SOMBRAS
Mistério no reflexo das águas
Sol, brilho, luz que reluz!
Sombras se cruzam com mágoas
Dilaceram e desfazem em lágrimas!
Galhos retorcidos em quimeras
Imagens, mosaicos sem encaixes
Árvores que se chocam no universo
Céu azul, anil, verde musgo a tecer
Esperanças
Liz Rabello
ESPANTALHOS DO PASSADO
Durante toda minha vida, minha mãe era contra minha
participação em greves. Ficava nervosa demais e brigava comigo o tempo todo.
Minhas memórias apenas me mostravam um olho roxo de papai, marcas de
espancamento no corpo e quatro dias fora de casa. Sim, fora preso, como líder
de seu grupo. Greve! Esta palavra tão difícil de ser pronunciada em tempos de
construção do operário, desta classe social oprimida pelo sistema. Mil
novecentos e cinquenta e três! As lutas operárias se intensificavam em todo o
Brasil. Além de ser preso, foi mandado embora do trabalho, carteira
"suja"... Era esta a palavra. Nunca mais conseguiu emprego. Na parede
da cozinha havia um buraco, onde papai muito doente, (Fibrose pulmonar,
adquirida pelo pó de madeira da fábrica, que não tinha sistema de anti
poluição), deixava a cabeça a flutuar num desejo de pôr na mesa da cozinha um
pouco mais do que chuchu, colhidos do fundo do quintal.
Liz Rabello
INJUSTIÇA!
Segunda-Feira. Minha irmã saiu para o trabalho. Era recepcionista
de uma empresa. Beijou-o na testa, como sempre fazia. Ele lhe disse baixinho:
“Não chegue tarde, é aniversário de sua mãe! Vamos fazer-lhe uma surpresa!” E
realmente a fez! Acordei com os gritos de mamãe no quarto. Ele deu os últimos
suspiros desejando a ela um “Feliz Aniversário!” Meu pai era um homem sereno,
amoroso, orgulhoso de mim. Com ele, eu me sentia amada! Protegida! E quando ele
se foi desta vida para sempre, toquei o chão, sem alcançar estrelas... Ficara doente sete anos antes deste sete de fevereiro.

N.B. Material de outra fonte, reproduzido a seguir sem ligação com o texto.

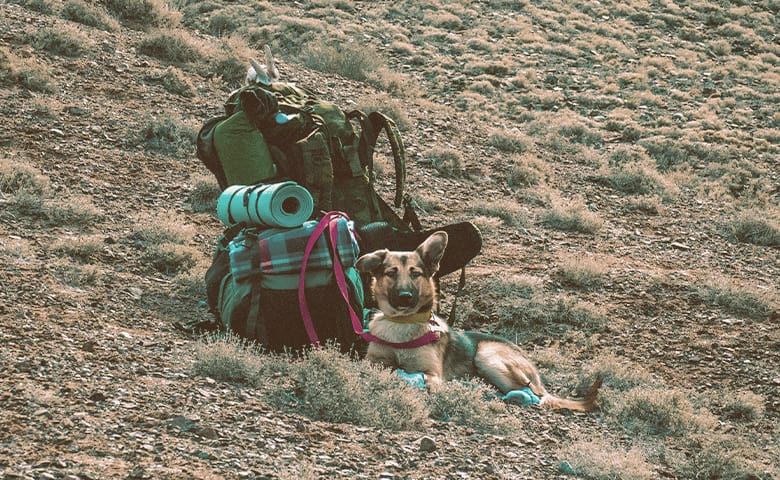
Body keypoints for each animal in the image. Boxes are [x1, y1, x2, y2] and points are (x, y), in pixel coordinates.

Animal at [356, 231, 600, 410]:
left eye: (416, 274)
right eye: (391, 273)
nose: (405, 297)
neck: (402, 325)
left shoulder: (432, 373)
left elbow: (423, 379)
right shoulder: (374, 360)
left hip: (487, 356)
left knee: (534, 395)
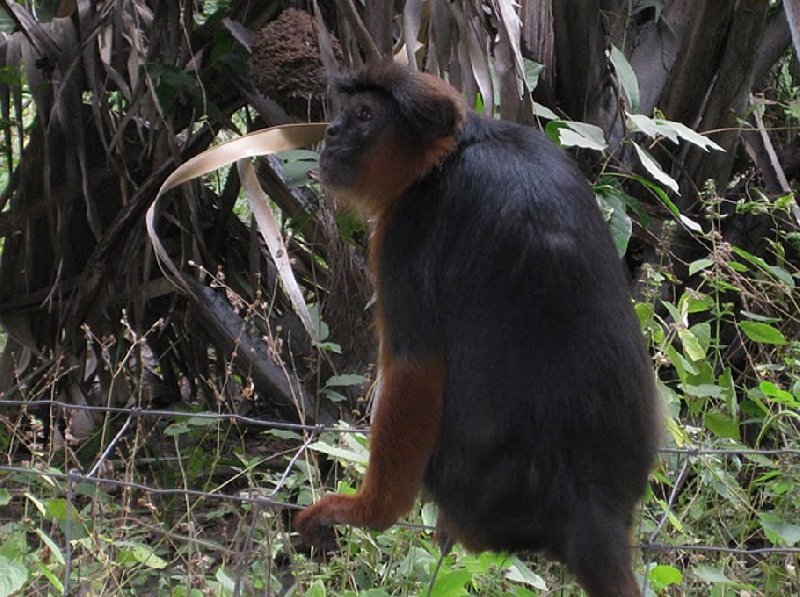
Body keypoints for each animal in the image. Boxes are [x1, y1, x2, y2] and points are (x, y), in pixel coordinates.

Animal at [296, 61, 660, 596]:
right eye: (349, 114)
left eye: (364, 116)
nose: (332, 132)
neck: (454, 153)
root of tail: (592, 509)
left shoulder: (409, 228)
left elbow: (414, 368)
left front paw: (367, 512)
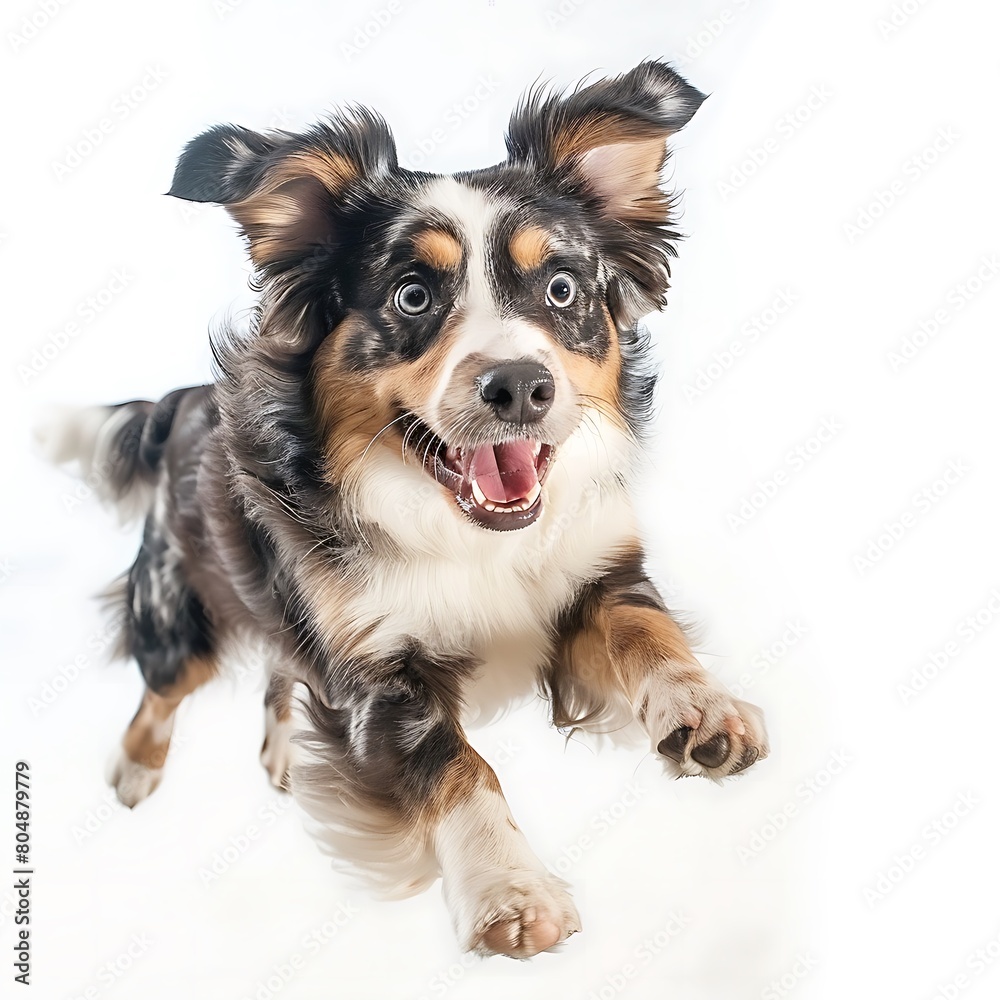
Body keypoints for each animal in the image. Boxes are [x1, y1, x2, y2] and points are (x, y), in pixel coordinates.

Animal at [41, 62, 764, 960]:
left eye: (562, 288)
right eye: (413, 296)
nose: (520, 387)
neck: (473, 535)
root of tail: (180, 403)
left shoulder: (598, 574)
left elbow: (648, 631)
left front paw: (700, 708)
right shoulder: (376, 670)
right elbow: (457, 766)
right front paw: (508, 890)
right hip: (183, 600)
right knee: (166, 683)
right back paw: (137, 768)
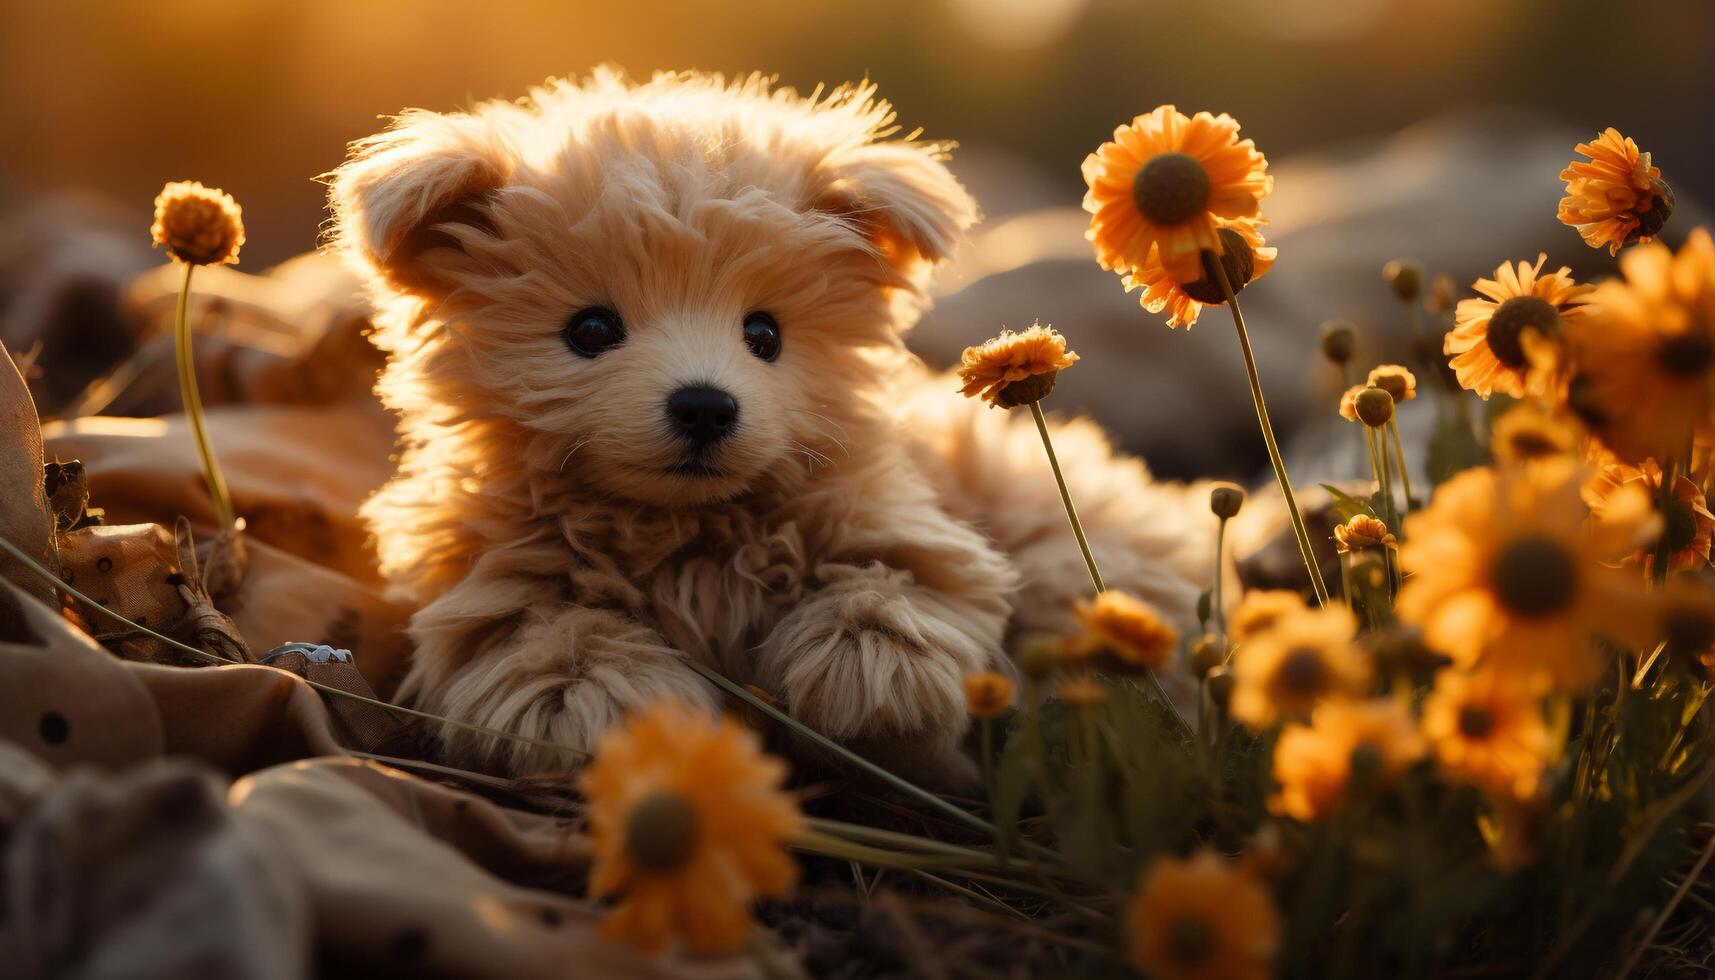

Marceneiro de mão cheia talhava madeira de próprio punho. Era um artista. Fazia
móveis lindos! Ganhava muito bem. Tínhamos uma casa boa e bem mobiliada:
geladeira, fogão a gás! Adorávamos o dia do pagamento dele, pois nos trazia
potes de azeitonas, queijo prata, goiabada. Era festa em casa! Mas, (sempre tem
um “mas”) a fábrica não tinha equipamentos de antipoluição e aquele pozinho
insuportável foi se alojando nos seus pulmões, impedindo-o de respirar
livremente! Ele foi o líder dos operários, à testa daquela greve, cujo panfleto
eram os pedidos de melhores condições sanitárias dentro da fábrica! O mesmo
desejo que o colocou nas mãos da justiça, era sua necessidade básica! Paradoxo
da injustiça! Perdeu o trabalho que tanto amava, por estar perdendo a saúde
para o ganha pão! Naquele tempo, carteira assinada... Quem a perdia, não
conseguia mais emprego. E além dele, estava perdendo a saúde e a vida! Tínhamos um cachorro: Nero. Amigo fiel. Onde papai estava,
podiam-se ver os seus pelos marrons brilhando ao sol, ou escondido atrás da sua
cadeira de balanço. Uma semana após a sua morte, mamãe decidiu colocar a capa
cinza e o chapéu de couro, que tanto papai usara, ao sol! Pretendia dar de
presente a um tio. Pendurados no varal, o vento os balançava num ritmo
frenético de dor! Nero se aconchegou, ali pertinho ficou... E chorou!